Opération M.A.U.R.I.C.E., c’est un spectacle musical pour 7 interprètes sur la grande thématique de l’engagement, traitée de façon intime. On y suit deux destins croisés, celui de Maurice Ravel et sa résolution d’aller combattre au front pendant 14-18, et celui de Maurice Joyeux, anarchiste militant et déserteur de 39-45. L’écriture musicale est un mélange de nos compositions, jazz et chansons, et du trio violon violoncelle piano de Ravel réarrangé.
La première guerre mondiale pointe le bout de son nez. Ravel, tout maigre et freluquet, se fait gentiment remercier quand il tente de s’engager dans l’aviation. Il lui manque quelques centimètres ou quelques kilos et, pour lui, c’est un drame.
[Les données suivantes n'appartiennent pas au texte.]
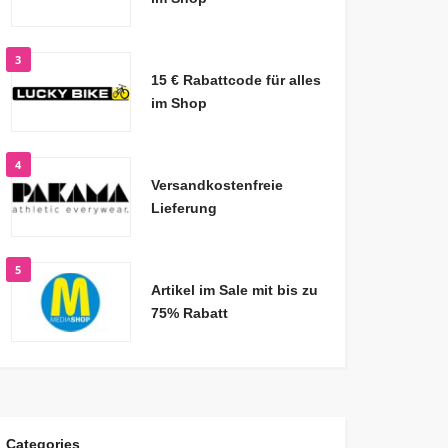
3
15 € Rabattcode für alles
im Shop
4
Versandkostenfreie
Lieferung
5
Artikel im Sale mit bis zu
75% Rabatt
Categories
Il ne peut pas laisser les jeunes hommes français aller à la guerre sans rien faire, sinon écrire de la jolie musique sur du beau papier. D’une traite, il écrit son Trio. Il parviendra quand même, en faisant des pieds et des mains (ça ne le change pas de son piano) à entrer dans l’armée au chef d’un camion 10 fois plus gros que lui, qu’il nommera Adelaïde.
Un autre Maurice frappe à la porte, en fait non, il n’est pas du genre à attendre la permission : c’est Maurice Joyeux, antimilitariste anarchiste de la première heure, une vie passée à militer pour l’ordre sans le pouvoir et à se faire enfermer. Lui est appelé sous les drapeaux de la deuxième guerre mondiale et s’en extirpera bec et ongles.
Deux hommes, qui ne partagent que leur prénom, deux visions saillantes de la question de l’engagement et du patriotisme.
Musicalement, les interprètes font se rencontrer les deux hommes. De Ravel, son génie de l’orchestration. Ces rythmiques basques Zortzico de son Trio, ils extrapolent et voguent sur les rives du 3e mouvement. Pour Joyeux, ils cherchent un mode de composition anarchiste de la musique, à partir d’improvisations collectives libres. Un dialogue fictif entre eux, un face à face sous forme de digression poétique et musicale.